A single number is expected: the count of lines in the entries below that contain "sender".

Records provided: Begin

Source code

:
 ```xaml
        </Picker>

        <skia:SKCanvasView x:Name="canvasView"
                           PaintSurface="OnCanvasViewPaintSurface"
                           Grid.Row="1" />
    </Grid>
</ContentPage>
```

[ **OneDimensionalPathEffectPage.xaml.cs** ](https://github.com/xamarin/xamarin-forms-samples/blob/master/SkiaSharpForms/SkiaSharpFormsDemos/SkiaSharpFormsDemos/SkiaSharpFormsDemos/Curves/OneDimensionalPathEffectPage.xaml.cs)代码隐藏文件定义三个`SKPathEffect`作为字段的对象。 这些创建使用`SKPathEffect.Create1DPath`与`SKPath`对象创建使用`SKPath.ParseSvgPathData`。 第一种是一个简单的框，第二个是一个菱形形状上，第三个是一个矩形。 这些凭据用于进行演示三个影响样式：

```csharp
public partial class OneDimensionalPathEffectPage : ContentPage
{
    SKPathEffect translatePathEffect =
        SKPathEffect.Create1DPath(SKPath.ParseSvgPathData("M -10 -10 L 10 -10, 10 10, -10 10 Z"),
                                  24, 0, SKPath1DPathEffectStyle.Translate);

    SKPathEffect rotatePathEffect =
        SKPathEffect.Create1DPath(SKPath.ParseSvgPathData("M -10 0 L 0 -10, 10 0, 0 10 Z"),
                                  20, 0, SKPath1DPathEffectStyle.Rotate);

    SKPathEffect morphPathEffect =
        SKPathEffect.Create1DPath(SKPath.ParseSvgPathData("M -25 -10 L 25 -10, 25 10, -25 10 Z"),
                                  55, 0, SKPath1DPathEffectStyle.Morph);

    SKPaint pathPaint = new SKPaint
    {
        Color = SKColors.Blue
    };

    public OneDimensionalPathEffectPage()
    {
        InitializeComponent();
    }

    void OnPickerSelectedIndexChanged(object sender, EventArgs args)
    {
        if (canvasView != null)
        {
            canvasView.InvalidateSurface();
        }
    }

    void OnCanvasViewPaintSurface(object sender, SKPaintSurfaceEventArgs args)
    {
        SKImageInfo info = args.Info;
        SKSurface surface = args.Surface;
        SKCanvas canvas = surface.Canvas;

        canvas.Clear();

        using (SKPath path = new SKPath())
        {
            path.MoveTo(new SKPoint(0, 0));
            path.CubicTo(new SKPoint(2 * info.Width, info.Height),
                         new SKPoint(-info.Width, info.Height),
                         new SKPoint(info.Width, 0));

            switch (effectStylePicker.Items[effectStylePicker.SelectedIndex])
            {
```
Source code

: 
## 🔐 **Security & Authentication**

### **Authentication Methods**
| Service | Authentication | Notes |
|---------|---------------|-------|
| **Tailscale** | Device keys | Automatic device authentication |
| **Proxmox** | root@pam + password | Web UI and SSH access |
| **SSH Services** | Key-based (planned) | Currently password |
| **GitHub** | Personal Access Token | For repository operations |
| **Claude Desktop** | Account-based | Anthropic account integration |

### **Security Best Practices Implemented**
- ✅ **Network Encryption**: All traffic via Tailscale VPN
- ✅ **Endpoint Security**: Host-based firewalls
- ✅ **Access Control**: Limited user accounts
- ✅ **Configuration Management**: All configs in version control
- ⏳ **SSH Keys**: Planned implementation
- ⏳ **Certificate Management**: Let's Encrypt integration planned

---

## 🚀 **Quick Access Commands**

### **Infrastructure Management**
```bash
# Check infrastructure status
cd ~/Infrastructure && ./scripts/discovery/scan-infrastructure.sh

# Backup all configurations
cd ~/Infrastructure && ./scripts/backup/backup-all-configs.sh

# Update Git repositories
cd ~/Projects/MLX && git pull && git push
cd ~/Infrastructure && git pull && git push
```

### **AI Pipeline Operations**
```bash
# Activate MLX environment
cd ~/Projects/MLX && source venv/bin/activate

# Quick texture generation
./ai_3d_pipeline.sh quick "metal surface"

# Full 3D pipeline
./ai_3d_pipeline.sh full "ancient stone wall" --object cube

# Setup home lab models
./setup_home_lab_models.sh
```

Records provided: End

- _Task output_
2